- [PASSAGE GIVEN]:
Christine: Carolyn, a.k.a. AdmissionsMom, thrilled to have you here. Welcome to the Your Empty Nest Coach Podcast!
Carolyn: Thank you so much, and thank you so much for having me here. I’m excited to be able to learn from you and maybe share a few ideas.
Christine: I think we’re all going to learn from you. I was like, she’s got 70,000 subscribers on Reddit, people! Is that right?
Carolyn: Ninety. Ninety thousand, now.
Carolyn: Ninety something.
Christine: I can’t believe you’re talking to me. How do you have time?
Carolyn: They’re not my subscribers, by the way. It’s Applying to College, I’m just a moderator.
Christine: Did you start it?
Carolyn: No. I didn’t. I came on when we had about 8,000 subscribers.
Christine: Good clarification, but excellent nonetheless. My goodness!
Carolyn: Yes. We have a lot of helpful adults. I’m not the only one there by any means.

- [MATERIAL PROVIDED]:

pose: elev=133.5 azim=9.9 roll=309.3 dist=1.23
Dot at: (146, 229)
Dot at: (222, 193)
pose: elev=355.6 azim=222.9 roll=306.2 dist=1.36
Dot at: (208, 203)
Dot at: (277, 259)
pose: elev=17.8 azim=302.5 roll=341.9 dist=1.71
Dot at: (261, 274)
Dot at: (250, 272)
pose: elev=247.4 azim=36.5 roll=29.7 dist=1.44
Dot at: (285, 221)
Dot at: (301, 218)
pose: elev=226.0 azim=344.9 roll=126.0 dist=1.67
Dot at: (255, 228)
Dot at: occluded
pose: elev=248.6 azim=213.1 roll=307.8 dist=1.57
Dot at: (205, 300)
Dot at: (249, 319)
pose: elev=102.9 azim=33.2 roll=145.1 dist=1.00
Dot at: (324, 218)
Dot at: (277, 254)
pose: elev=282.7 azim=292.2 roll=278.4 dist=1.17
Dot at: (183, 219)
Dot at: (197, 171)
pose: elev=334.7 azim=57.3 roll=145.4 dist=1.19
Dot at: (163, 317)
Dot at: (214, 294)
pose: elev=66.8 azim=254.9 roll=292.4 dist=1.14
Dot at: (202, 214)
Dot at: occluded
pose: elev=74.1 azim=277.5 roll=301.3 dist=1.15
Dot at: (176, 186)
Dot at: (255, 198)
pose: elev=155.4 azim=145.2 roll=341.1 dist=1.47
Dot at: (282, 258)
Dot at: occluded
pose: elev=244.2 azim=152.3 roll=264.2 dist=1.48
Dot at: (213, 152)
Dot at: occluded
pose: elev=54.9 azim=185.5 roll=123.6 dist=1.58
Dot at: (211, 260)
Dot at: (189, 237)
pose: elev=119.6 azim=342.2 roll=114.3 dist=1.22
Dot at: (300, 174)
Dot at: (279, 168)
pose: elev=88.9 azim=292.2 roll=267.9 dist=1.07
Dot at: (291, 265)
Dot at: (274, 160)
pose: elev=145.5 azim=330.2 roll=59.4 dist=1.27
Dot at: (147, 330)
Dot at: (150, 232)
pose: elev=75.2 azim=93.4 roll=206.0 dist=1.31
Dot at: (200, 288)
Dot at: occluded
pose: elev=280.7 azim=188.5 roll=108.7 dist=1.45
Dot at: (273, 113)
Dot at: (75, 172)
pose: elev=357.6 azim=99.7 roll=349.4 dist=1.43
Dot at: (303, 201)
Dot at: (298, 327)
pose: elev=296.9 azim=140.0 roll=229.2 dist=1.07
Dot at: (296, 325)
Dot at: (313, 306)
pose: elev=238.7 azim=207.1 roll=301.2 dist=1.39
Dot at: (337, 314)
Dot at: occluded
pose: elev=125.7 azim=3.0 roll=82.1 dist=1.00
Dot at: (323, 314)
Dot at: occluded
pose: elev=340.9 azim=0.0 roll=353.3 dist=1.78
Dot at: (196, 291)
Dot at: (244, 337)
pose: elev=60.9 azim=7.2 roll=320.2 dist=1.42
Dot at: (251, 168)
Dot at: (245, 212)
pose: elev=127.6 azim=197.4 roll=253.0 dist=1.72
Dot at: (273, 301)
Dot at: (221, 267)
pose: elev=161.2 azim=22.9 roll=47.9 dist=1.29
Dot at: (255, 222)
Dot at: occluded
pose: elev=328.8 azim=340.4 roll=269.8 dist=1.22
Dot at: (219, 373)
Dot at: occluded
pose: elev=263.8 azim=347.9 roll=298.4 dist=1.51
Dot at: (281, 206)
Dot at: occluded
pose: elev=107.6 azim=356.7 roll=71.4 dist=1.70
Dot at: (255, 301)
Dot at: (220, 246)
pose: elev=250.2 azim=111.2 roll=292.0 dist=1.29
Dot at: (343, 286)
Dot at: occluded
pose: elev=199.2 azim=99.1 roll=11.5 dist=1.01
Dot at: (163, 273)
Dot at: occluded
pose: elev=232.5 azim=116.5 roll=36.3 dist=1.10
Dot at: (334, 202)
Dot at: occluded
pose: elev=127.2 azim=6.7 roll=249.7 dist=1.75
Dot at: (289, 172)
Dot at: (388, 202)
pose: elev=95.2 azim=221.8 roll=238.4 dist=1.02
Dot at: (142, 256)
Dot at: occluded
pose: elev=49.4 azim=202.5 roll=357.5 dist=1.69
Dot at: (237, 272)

- [JOBS]:
1. Can you duplicate the stretch of the transcript from "Christine: Carolyn, a.k.a." through "you have time?" word for word?
2. Answer these from the podcast transcript:
(a) What subscriber count does Carolyn give when she corrects Christine's figure?
(b) What is the name of the community Carolyn says she moderates?
(c) About how many subscribers did it have when she came on?
The rows come from a separate source that has nothing to do with the transcript.

- [THE SOLUTIONS]:
1.
Christine: Carolyn, a.k.a. AdmissionsMom, thrilled to have you here. Welcome to the Your Empty Nest Coach Podcast!
Carolyn: Thank you so much, and thank you so much for having me here. I’m excited to be able to learn from you and maybe share a few ideas.
Christine: I think we’re all going to learn from you. I was like, she’s got 70,000 subscribers on Reddit, people! Is that right?
Carolyn: Ninety. Ninety thousand, now.
Carolyn: Ninety something.
Christine: I can’t believe you’re talking to me. How do you have time?

2.
(a) Ninety thousand.
(b) Applying to College.
(c) About 8,000.